◆ AIM: Reproduce every line of the records below word for word, leaving out the pictures.

◆ EXERCISE MATERIAL:
--------------------------------------------------

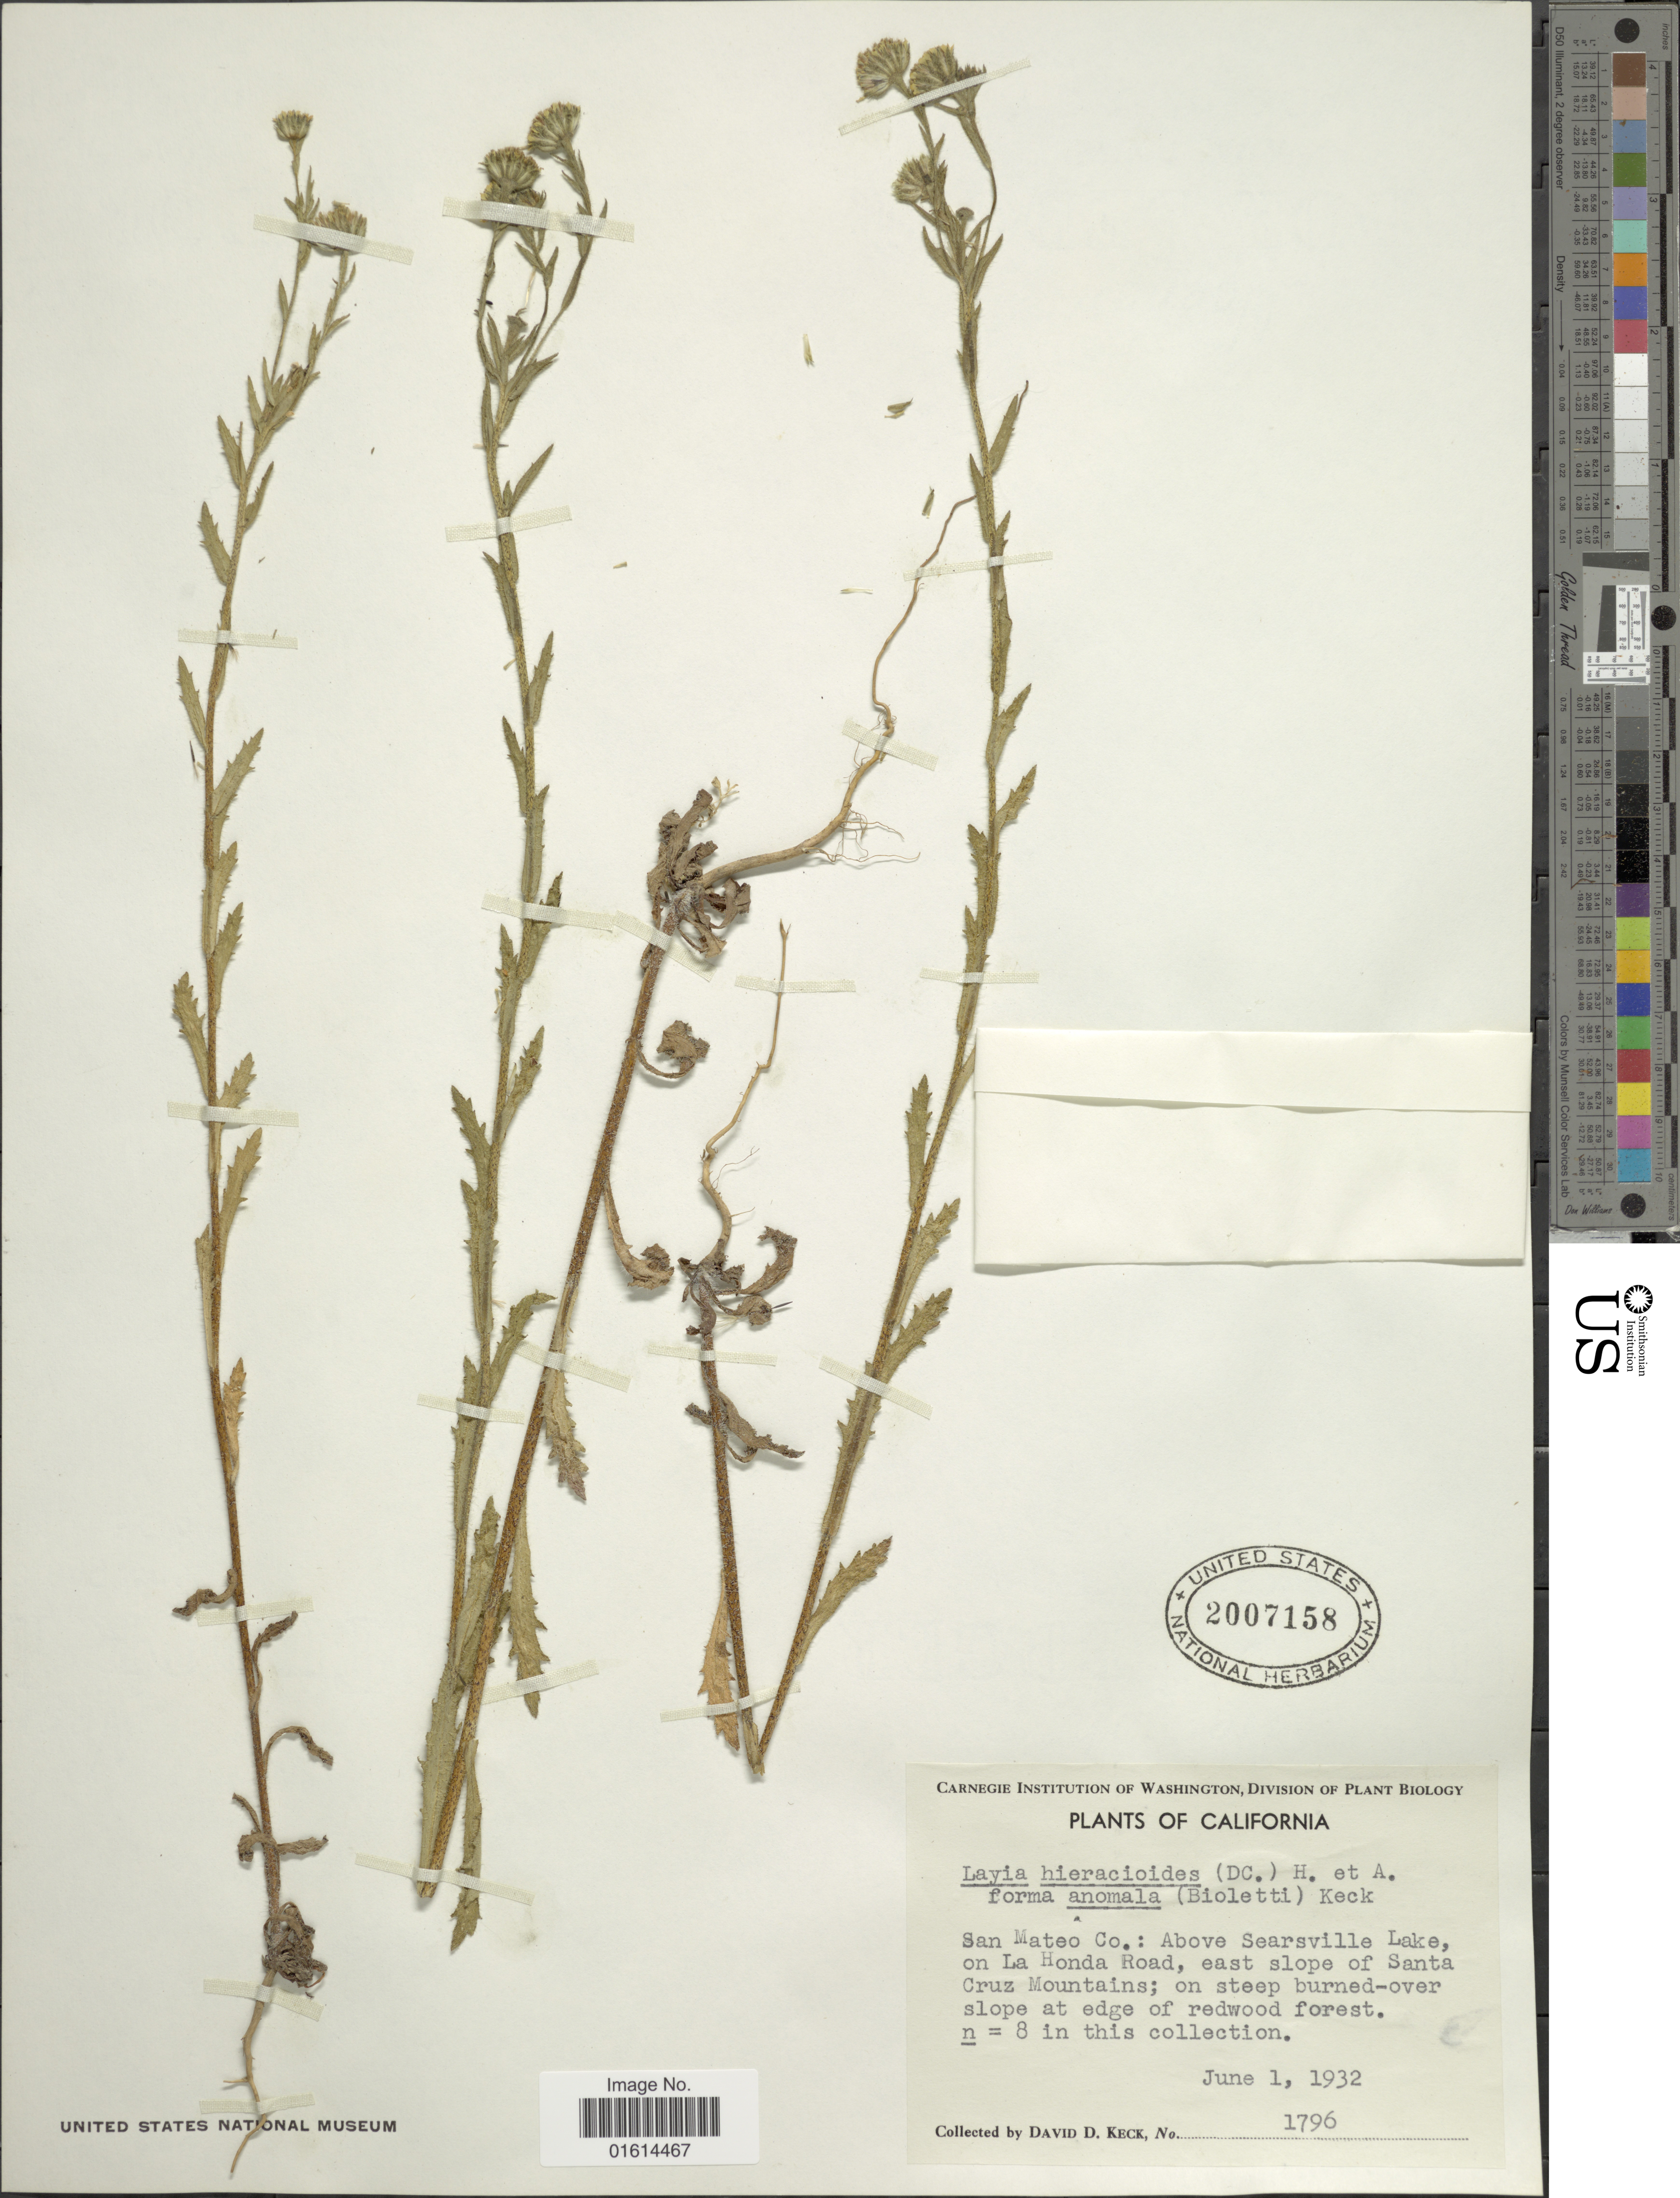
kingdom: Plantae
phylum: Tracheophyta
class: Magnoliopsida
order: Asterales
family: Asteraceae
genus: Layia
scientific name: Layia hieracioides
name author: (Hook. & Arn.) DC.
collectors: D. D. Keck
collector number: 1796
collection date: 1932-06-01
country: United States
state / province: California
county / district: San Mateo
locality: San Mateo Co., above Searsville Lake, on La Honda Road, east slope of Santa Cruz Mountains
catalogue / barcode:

--------------------------------------------------

◆ FULL OUTPUT:
kingdom: Plantae
phylum: Tracheophyta
class: Magnoliopsida
order: Asterales
family: Asteraceae
genus: Layia
scientific name: Layia hieracioides
name author: (Hook. & Arn.) DC.
collectors: D. D. Keck
collector number: 1796
collection date: 1932-06-01
country: United States
state / province: California
county / district: San Mateo
locality: San Mateo Co., above Searsville Lake, on La Honda Road, east slope of Santa Cruz Mountains
catalogue / barcode:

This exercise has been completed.